Conclusions: This scoping review observed heterogeneity in dataset size, predictors, clinical setting (triage process), and reported performance metrics. Standard structured predictors, including age, sex, and comorbidities, across articles suggest the importance of these inputs; however, there was a notable absence of other potentially useful data, including medications, social variables, and health system exposure. Ground truth labeling practices should be reported in a standard fashion as the true model performance hinges on these labels. This review calls for future work to form a standardized framework, thereby supporting consistent reporting and performance comparisons across ML-enhanced prehospital triage systems.
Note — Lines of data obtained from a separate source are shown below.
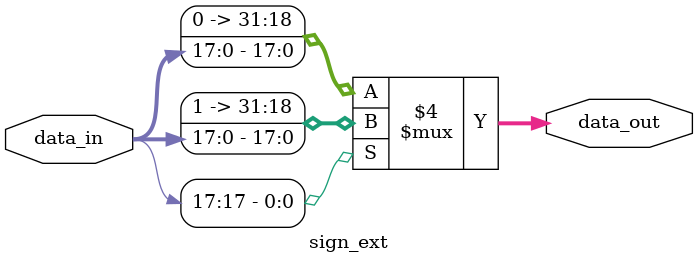
<source format=sv>
module sign_ext #(
  parameter N = 18
) (
  input  logic [     N-1:0] data_in,
  output logic [(N+14)-1:0] data_out
);

  always @* begin
    if (data_in[N-1] == 1'b0) data_out = {{14{1'b0}}, data_in};
    else data_out = {{14{1'b1}}, data_in};
  end
endmodule

</source>
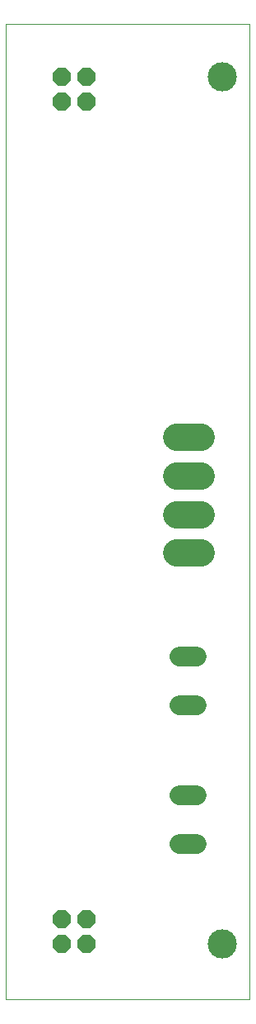
<source format=gbs>
G75*
%MOIN*%
%OFA0B0*%
%FSLAX24Y24*%
%IPPOS*%
%LPD*%
%AMOC8*
5,1,8,0,0,1.08239X$1,22.5*
%
%ADD10C,0.0000*%
%ADD11C,0.1180*%
%ADD12OC8,0.0720*%
%ADD13C,0.0790*%
%ADD14C,0.1084*%
D10*
X057015Y003890D02*
X057015Y043260D01*
X066882Y043260D01*
X066882Y003890D01*
X057015Y003890D01*
X065215Y006140D02*
X065217Y006187D01*
X065223Y006233D01*
X065233Y006279D01*
X065246Y006323D01*
X065264Y006367D01*
X065285Y006408D01*
X065309Y006448D01*
X065337Y006486D01*
X065368Y006521D01*
X065402Y006553D01*
X065438Y006582D01*
X065477Y006608D01*
X065517Y006631D01*
X065560Y006650D01*
X065604Y006666D01*
X065649Y006678D01*
X065695Y006686D01*
X065742Y006690D01*
X065788Y006690D01*
X065835Y006686D01*
X065881Y006678D01*
X065926Y006666D01*
X065970Y006650D01*
X066013Y006631D01*
X066053Y006608D01*
X066092Y006582D01*
X066128Y006553D01*
X066162Y006521D01*
X066193Y006486D01*
X066221Y006448D01*
X066245Y006408D01*
X066266Y006367D01*
X066284Y006323D01*
X066297Y006279D01*
X066307Y006233D01*
X066313Y006187D01*
X066315Y006140D01*
X066313Y006093D01*
X066307Y006047D01*
X066297Y006001D01*
X066284Y005957D01*
X066266Y005913D01*
X066245Y005872D01*
X066221Y005832D01*
X066193Y005794D01*
X066162Y005759D01*
X066128Y005727D01*
X066092Y005698D01*
X066053Y005672D01*
X066013Y005649D01*
X065970Y005630D01*
X065926Y005614D01*
X065881Y005602D01*
X065835Y005594D01*
X065788Y005590D01*
X065742Y005590D01*
X065695Y005594D01*
X065649Y005602D01*
X065604Y005614D01*
X065560Y005630D01*
X065517Y005649D01*
X065477Y005672D01*
X065438Y005698D01*
X065402Y005727D01*
X065368Y005759D01*
X065337Y005794D01*
X065309Y005832D01*
X065285Y005872D01*
X065264Y005913D01*
X065246Y005957D01*
X065233Y006001D01*
X065223Y006047D01*
X065217Y006093D01*
X065215Y006140D01*
X065215Y041140D02*
X065217Y041187D01*
X065223Y041233D01*
X065233Y041279D01*
X065246Y041323D01*
X065264Y041367D01*
X065285Y041408D01*
X065309Y041448D01*
X065337Y041486D01*
X065368Y041521D01*
X065402Y041553D01*
X065438Y041582D01*
X065477Y041608D01*
X065517Y041631D01*
X065560Y041650D01*
X065604Y041666D01*
X065649Y041678D01*
X065695Y041686D01*
X065742Y041690D01*
X065788Y041690D01*
X065835Y041686D01*
X065881Y041678D01*
X065926Y041666D01*
X065970Y041650D01*
X066013Y041631D01*
X066053Y041608D01*
X066092Y041582D01*
X066128Y041553D01*
X066162Y041521D01*
X066193Y041486D01*
X066221Y041448D01*
X066245Y041408D01*
X066266Y041367D01*
X066284Y041323D01*
X066297Y041279D01*
X066307Y041233D01*
X066313Y041187D01*
X066315Y041140D01*
X066313Y041093D01*
X066307Y041047D01*
X066297Y041001D01*
X066284Y040957D01*
X066266Y040913D01*
X066245Y040872D01*
X066221Y040832D01*
X066193Y040794D01*
X066162Y040759D01*
X066128Y040727D01*
X066092Y040698D01*
X066053Y040672D01*
X066013Y040649D01*
X065970Y040630D01*
X065926Y040614D01*
X065881Y040602D01*
X065835Y040594D01*
X065788Y040590D01*
X065742Y040590D01*
X065695Y040594D01*
X065649Y040602D01*
X065604Y040614D01*
X065560Y040630D01*
X065517Y040649D01*
X065477Y040672D01*
X065438Y040698D01*
X065402Y040727D01*
X065368Y040759D01*
X065337Y040794D01*
X065309Y040832D01*
X065285Y040872D01*
X065264Y040913D01*
X065246Y040957D01*
X065233Y041001D01*
X065223Y041047D01*
X065217Y041093D01*
X065215Y041140D01*
D11*
X065765Y041140D03*
X065765Y006140D03*
D12*
X060265Y006140D03*
X059265Y006140D03*
X059265Y007140D03*
X060265Y007140D03*
X060265Y040140D03*
X059265Y040140D03*
X059265Y041140D03*
X060265Y041140D03*
D13*
X064035Y017749D02*
X064745Y017749D01*
X064745Y015781D02*
X064035Y015781D01*
X064035Y012124D02*
X064745Y012124D01*
X064745Y010156D02*
X064035Y010156D01*
D14*
X063888Y021926D02*
X064892Y021926D01*
X064892Y023485D02*
X063888Y023485D01*
X063888Y025045D02*
X064892Y025045D01*
X064892Y026604D02*
X063888Y026604D01*
M02*

</source>
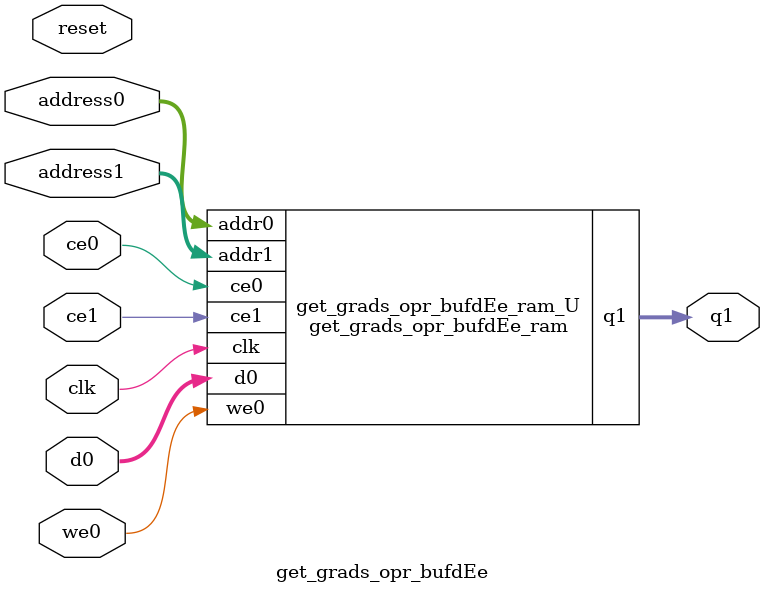
<source format=v>

`timescale 1 ns / 1 ps
module get_grads_opr_bufdEe_ram (addr0, ce0, d0, we0, addr1, ce1, q1,  clk);

parameter DWIDTH = 8;
parameter AWIDTH = 10;
parameter MEM_SIZE = 640;

input[AWIDTH-1:0] addr0;
input ce0;
input[DWIDTH-1:0] d0;
input we0;
input[AWIDTH-1:0] addr1;
input ce1;
output reg[DWIDTH-1:0] q1;
input clk;

(* ram_style = "block" *)reg [DWIDTH-1:0] ram[0:MEM_SIZE-1];




always @(posedge clk)  
begin 
    if (ce0) 
    begin
        if (we0) 
        begin 
            ram[addr0] <= d0; 
        end 
    end
end


always @(posedge clk)  
begin 
    if (ce1) 
    begin
            q1 <= ram[addr1];
    end
end


endmodule


`timescale 1 ns / 1 ps
module get_grads_opr_bufdEe(
    reset,
    clk,
    address0,
    ce0,
    we0,
    d0,
    address1,
    ce1,
    q1);

parameter DataWidth = 32'd8;
parameter AddressRange = 32'd640;
parameter AddressWidth = 32'd10;
input reset;
input clk;
input[AddressWidth - 1:0] address0;
input ce0;
input we0;
input[DataWidth - 1:0] d0;
input[AddressWidth - 1:0] address1;
input ce1;
output[DataWidth - 1:0] q1;



get_grads_opr_bufdEe_ram get_grads_opr_bufdEe_ram_U(
    .clk( clk ),
    .addr0( address0 ),
    .ce0( ce0 ),
    .d0( d0 ),
    .we0( we0 ),
    .addr1( address1 ),
    .ce1( ce1 ),
    .q1( q1 ));

endmodule


</source>
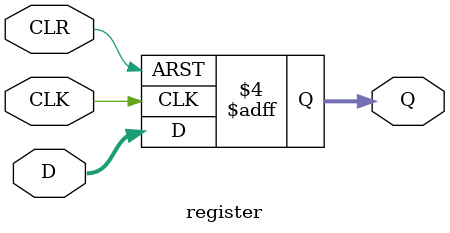
<source format=v>
module register(D,Q,CLK,CLR);
	parameter N=8;			//declare default value of 8
	input [N-1:0]D;		//declare 8-bit data input
	input CLK,CLR;			//declare clock and clear input 
	output reg[N-1:0]Q;	//declare 8-bit data output
		always @ (posedge CLK, negedge CLR)
			begin
				if(CLR==1'b0) Q<=0;			//register loaded with all 0's
				else if(CLK==1'b1) Q<=D;	//data input values loaded in register
	end
endmodule

</source>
背景:院前远程医疗分诊系统与机器学习(ML)方法相结合,有可能提高分诊的准确性,并安全地将低危重病人转到急诊科就诊。然而,针对院前环境的研究虽然有限,但却亟待开展;急诊科人满为患、患者病情恶化的现象日益普遍:在这篇范围综述中,我们试图描述现有的 ML 增强型远程医疗急诊分诊方法的特点。为了支持未来的研究,我们旨在界定使用了哪些数据源、预测因子、标签、ML 模型和性能指标,以及这些方法应用于哪些远程医疗分诊系统:在 2023 年 2 月 24 日之前,我们对多个数据库(MEDLINE、PubMed、Scopus 和 IEEE Xplore)进行了范围审查,以确定潜在的 ML 增强方法,并提取符合条件的相关研究特征,包括院前分诊设置、预测因子类型、基本真实标记方法、使用的 ML 模型和性能指标。纳入标准仅限于使用 ML 方法对未分化(非特异性疾病)人群进行紧急远程医疗服务分流。只考虑英语的初级研究。此外,只有使用远程收集的数据(而不是通过身体评估得出的数据)的研究才被纳入。为了减少偏差,我们只收录通过预定义搜索标准确定的文章,并由 3 位研究人员(DR、JS 和 KS)独立筛选所得研究。我们对研究结果进行了叙述性综合,以建立该领域的知识库,并确定即将推出的 ML 增强方法可能存在的不足:结果:共筛选出 165 条符合条件的记录,其中 15 条被纳入综述。大多数研究在紧急医疗派遣过程中应用了人工智能方法(7/15,47%)或使用了聊天机器人应用(5/15,33%)。患者人口统计学和健康状况变量是最常见的预测因素,而社会变量则明显缺乏。常用的 ML 模型包括支持向量机和基于树的方法。ML 增强模型的表现通常优于传统的分诊算法,我们发现用于建立基本真实标签的方法多种多样:本次范围界定审查在数据集规模、预测因素、临床环境(分诊流程)和报告的性能指标方面发现了异质性。不同文章中的标准结构化预测因子(包括年龄、性别和合并症)表明了这些输入数据的重要性;然而,其他可能有用的数据(包括药物、社会变量和医疗系统接触)却明显缺乏。由于模型的真实性能取决于这些标签,因此应以标准方式报告基本真实标签做法。本综述要求今后的工作形成一个标准化的框架,从而支持在经 ML 增强的院前分诊系统中进行一致的报告和性能比较。